- [Exercise inputs]

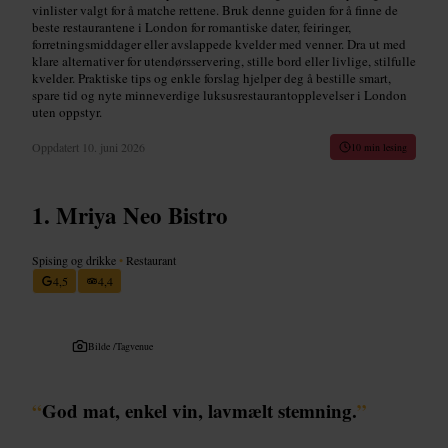
vinlister valgt for å matche rettene. Bruk denne guiden for å finne de
beste restaurantene i London for romantiske dater, feiringer,
forretningsmiddager eller avslappede kvelder med venner. Dra ut med
klare alternativer for utendørsservering, stille bord eller livlige, stilfulle
kvelder. Praktiske tips og enkle forslag hjelper deg å bestille smart,
spare tid og nyte minneverdige luksusrestaurantopplevelser i London
uten oppstyr.
Oppdatert
10. juni 2026
10 min lesing
Mriya Neo Bistro
Spising og drikke
•
Restaurant
4,5
4,4
Bilde /
Tagvenue
“
God mat, enkel vin, lavmælt stemning.
”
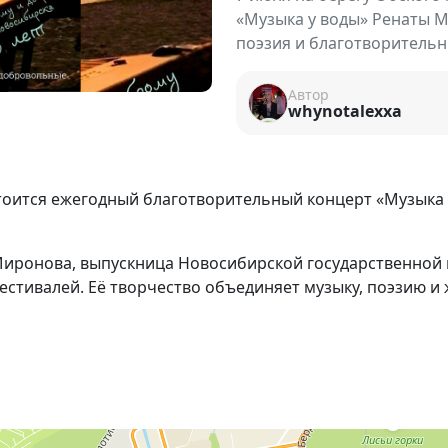
«Музыка у воды» Ренаты 
поэзия и благотворительн
Автор
whynotalexxa
тоится ежегодный благотворительный концерт «Музыка у
Миронова
, выпускница Новосибирской государственной
стивалей. Её творчество объединяет музыку, поэзию и
ия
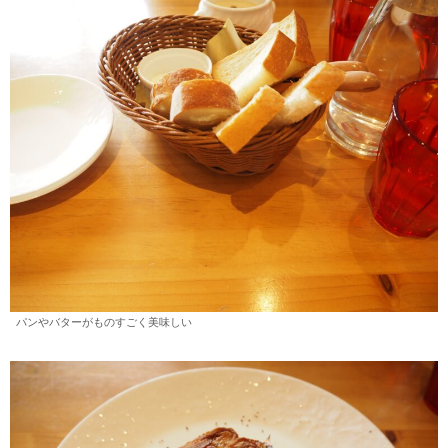
パンやバターがものすごく美味しい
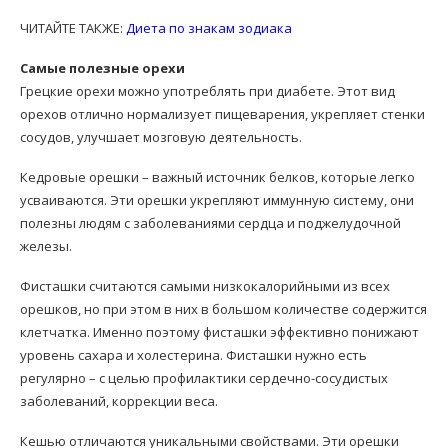
ЧИТАЙТЕ ТАКЖЕ:
Диета по знакам зодиака
Самые полезные орехи
Грецкие орехи можно употреблять при диабете. Этот вид
орехов отлично нормализует пищеварения, укрепляет стенки
сосудов, улучшает мозговую деятельность.
Кедровые орешки – важный источник белков, которые легко
усваиваются. Эти орешки укрепляют иммунную систему, они
полезны людям с заболеваниями сердца и поджелудочной
железы.
Фисташки считаются самыми низкокалорийными из всех
орешков, но при этом в них в большом количестве содержится
клетчатка. Именно поэтому фисташки эффективно понижают
уровень сахара и холестерина. Фисташки нужно есть
регулярно – с целью профилактики сердечно-сосудистых
заболеваний, коррекции веса.
Кешью отличаются уникальными свойствами. Эти орешки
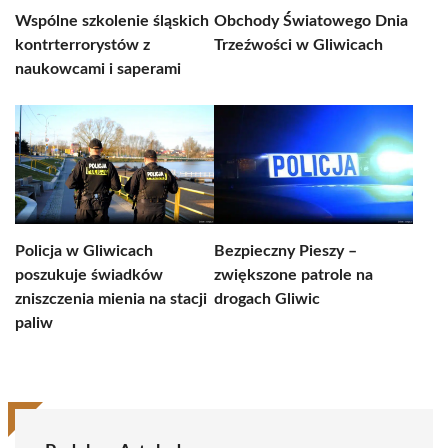
Wspólne szkolenie śląskich
Obchody Światowego Dnia
kontrterrorystów z
Trzeźwości w Gliwicach
naukowcami i saperami
Policja w Gliwicach
Bezpieczny Pieszy –
poszukuje świadków
zwiększone patrole na
zniszczenia mienia na stacji
drogach Gliwic
paliw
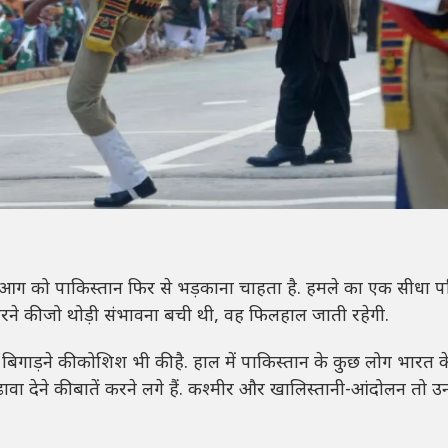
ी आग को पाकिस्तान फिर से भड़काना चाहता है. हमले का एक सीधा 
सुधारने की जो थोड़ी संभावना बची थी, वह फिलहाल जाती रहेगी.
गाड़ने की कोशिश भी की है. हाल में पाकिस्तान के कुछ लोग भारत के प
़ावा देने की बातें करने लगे हैं. कश्मीर और खालिस्तानी-आंदोलन तो उ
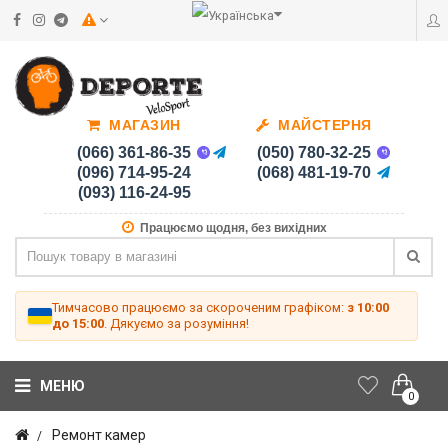
МАГАЗИН
МАЙСТЕРНЯ
(066) 361-86-35
(050) 780-32-25
(096) 714-95-24
(068) 481-19-70
(093) 116-24-95
Працюємо щодня, без вихідних
Тимчасово працюємо за скороченим графіком:
з 10:00
до 15:00
. Дякуємо за розуміння!
МЕНЮ
0
Ремонт камер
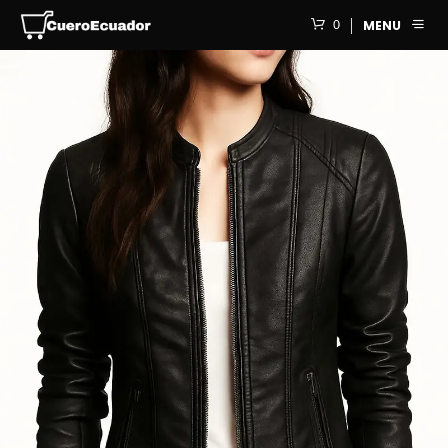
0
MENU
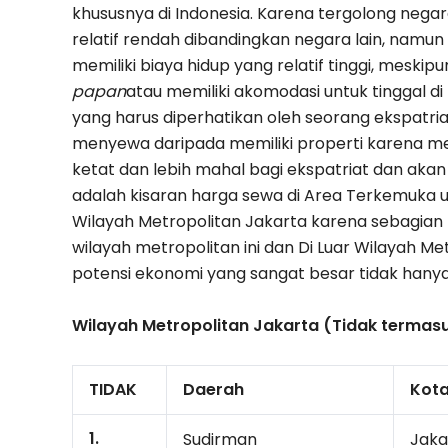
khususnya di Indonesia.
Karena tergolong negar
relatif rendah dibandingkan negara lain, namun
memiliki biaya hidup yang relatif tinggi, meski
papan
atau memiliki akomodasi untuk tinggal 
yang harus diperhatikan oleh seorang ekspatria
menyewa daripada memiliki properti karena mem
ketat dan lebih mahal bagi ekspatriat dan akan a
adalah kisaran harga sewa di Area Terkemuka un
Wilayah Metropolitan Jakarta karena sebagian 
wilayah metropolitan ini dan Di Luar Wilayah Met
potensi ekonomi yang sangat besar tidak hanya b
Wilayah Metropolitan Jakarta (Tidak termas
TIDAK
Daerah
Kot
1.
Sudirman
Jaka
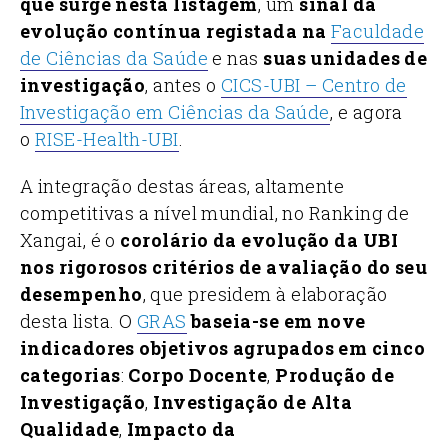
que surge nesta listagem
, um
sinal da
evolução contínua registada na
Faculdade
de Ciências da Saúde
e nas
suas unidades de
investigação
, antes o
CICS-UBI – Centro de
Investigação em Ciências da Saúde
, e agora
o
RISE-Health-UBI
.
A integração destas áreas, altamente
competitivas a nível mundial, no Ranking de
Xangai, é o
corolário da evolução da UBI
nos rigorosos critérios de avaliação do seu
desempenho
, que presidem à elaboração
desta lista. O
GRAS
baseia-se em nove
indicadores objetivos agrupados em cinco
categorias
:
Corpo Docente
,
Produção de
Investigação
,
Investigação de Alta
Qualidade
,
Impacto da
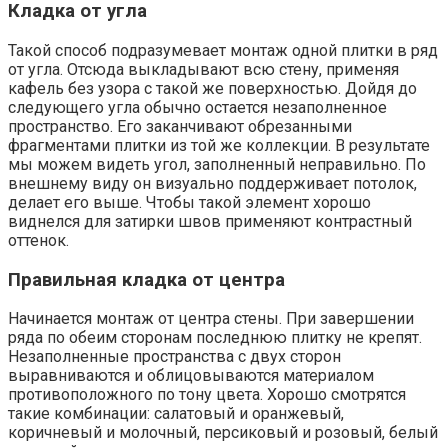
Кладка от угла
Такой способ подразумевает монтаж одной плитки в ряд
от угла. Отсюда выкладывают всю стену, применяя
кафель без узора с такой же поверхностью. Дойдя до
следующего угла обычно остается незаполненное
пространство. Его заканчивают обрезанными
фрагментами плитки из той же коллекции. В результате
мы можем видеть угол, заполненный неправильно. По
внешнему виду он визуально поддерживает потолок,
делает его выше. Чтобы такой элемент хорошо
виднелся для затирки швов применяют контрастный
оттенок.
Правильная кладка от центра
Начинается монтаж от центра стены. При завершении
ряда по обеим сторонам последнюю плитку не крепят.
Незаполненные пространства с двух сторон
выравниваются и облицовываются материалом
противоположного по тону цвета. Хорошо смотрятся
такие комбинации: салатовый и оранжевый,
коричневый и молочный, персиковый и розовый, белый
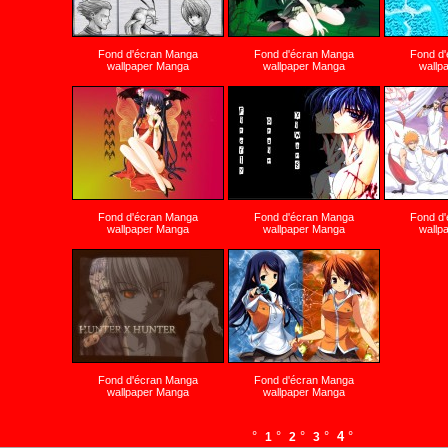
Fond d'écran Manga
Fond d'écran Manga
Fond d
wallpaper Manga
wallpaper Manga
wallp
Fond d'écran Manga
Fond d'écran Manga
Fond d
wallpaper Manga
wallpaper Manga
wallp
Fond d'écran Manga
Fond d'écran Manga
wallpaper Manga
wallpaper Manga
°
°
°
°
4
°
1
2
3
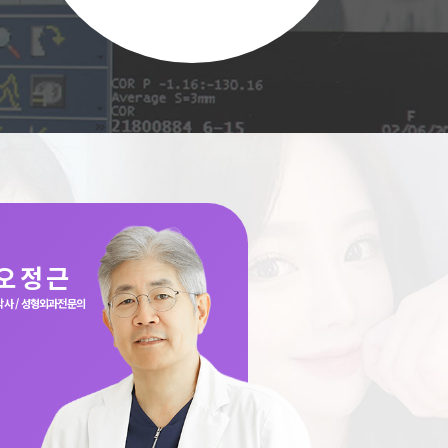
오 정 근
사 / 성형외과전문의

- [What is needed] Check each line of the entries for "Jakarta" and copy those that have it.

- [Result]
Wilayah Metropolitan Jakarta karena sebagian 
Wilayah Metropolitan Jakarta (Tidak termas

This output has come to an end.